Le moment ressemble à celui qui a vu, à l'orée des années 1980, s'affirmer, plus ouvertement il est vrai, un mouvement indépendantiste kanak, en Nouvelle-Calédonie. Alors, Elie Domota-Jean-Marie Tjibaou, même combat? Le rapprochement est tentant, mais ne convainc pas: même levier puissamment identitaire, certes, même aptitude au leadership, même conscience aigüe des injustices et des inégalités; mais Tjibaou était, en gestation et à l'échelle de son territoire, un émule de Mandela, qui souhaitait n'exclure personne, voulait rassembler «deux couleurs, un seul peuple», et cherchait à avancer par le dialogue des cultures, sa marque de fabrique, et non par l'affrontement.

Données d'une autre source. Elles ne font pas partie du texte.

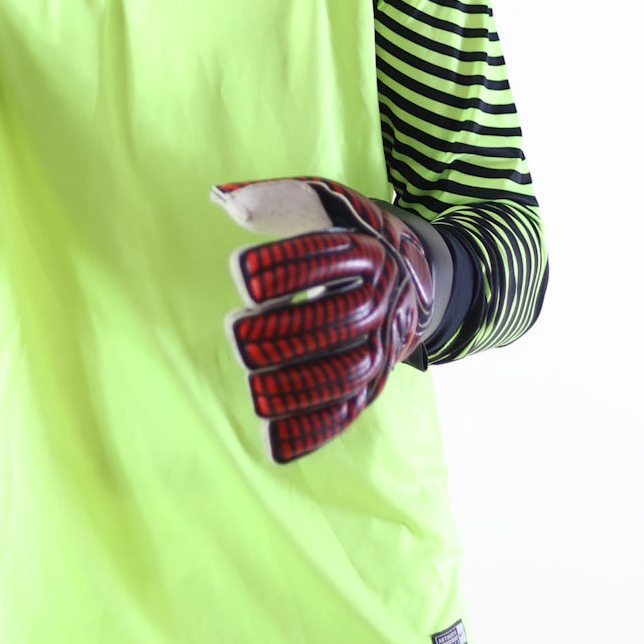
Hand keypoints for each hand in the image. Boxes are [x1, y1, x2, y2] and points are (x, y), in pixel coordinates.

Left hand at [210, 177, 435, 461]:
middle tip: (235, 330)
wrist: (420, 275)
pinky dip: (311, 431)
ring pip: (346, 372)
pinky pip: (346, 411)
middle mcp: (382, 298)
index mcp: (368, 249)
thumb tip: (223, 200)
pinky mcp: (372, 383)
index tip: (239, 271)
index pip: (327, 256)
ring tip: (255, 390)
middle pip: (338, 319)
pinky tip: (272, 443)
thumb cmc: (352, 233)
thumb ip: (276, 200)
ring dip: (298, 386)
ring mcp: (381, 345)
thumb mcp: (327, 203)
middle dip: (286, 330)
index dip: (284, 267)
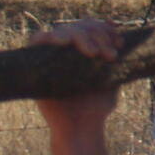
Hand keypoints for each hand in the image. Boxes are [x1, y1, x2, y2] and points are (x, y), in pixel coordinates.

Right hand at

J'ignore comment fonctionne ce gouvernement, mais il compte pourtant dans ses rangs un spécialiste authentique des situations de crise outre-mer, qu'il eut été utile de consulter: il pourra témoigner au moins de la difficulté de réformer, des obstacles et des menaces qu'il faut être prêt à affronter, des réseaux qu'il faut combattre et de ceux qui peuvent aider: il s'agit de Christian Blanc. Il a a vécu et géré la crise calédonienne aux cotés d'Edgard Pisani et qui prit part aux premiers accords de Matignon. C'est une leçon qui en vaut une autre, et qui peut aider à éviter d'autres erreurs de méthode ou d'appréciation, si vite interprétée  comme la marque du mépris métropolitain, et si vite exploitées. Exploitation qui elle aussi méprise le sort de celles et ceux à qui, en tout état de cause, il faudra laisser le dernier mot.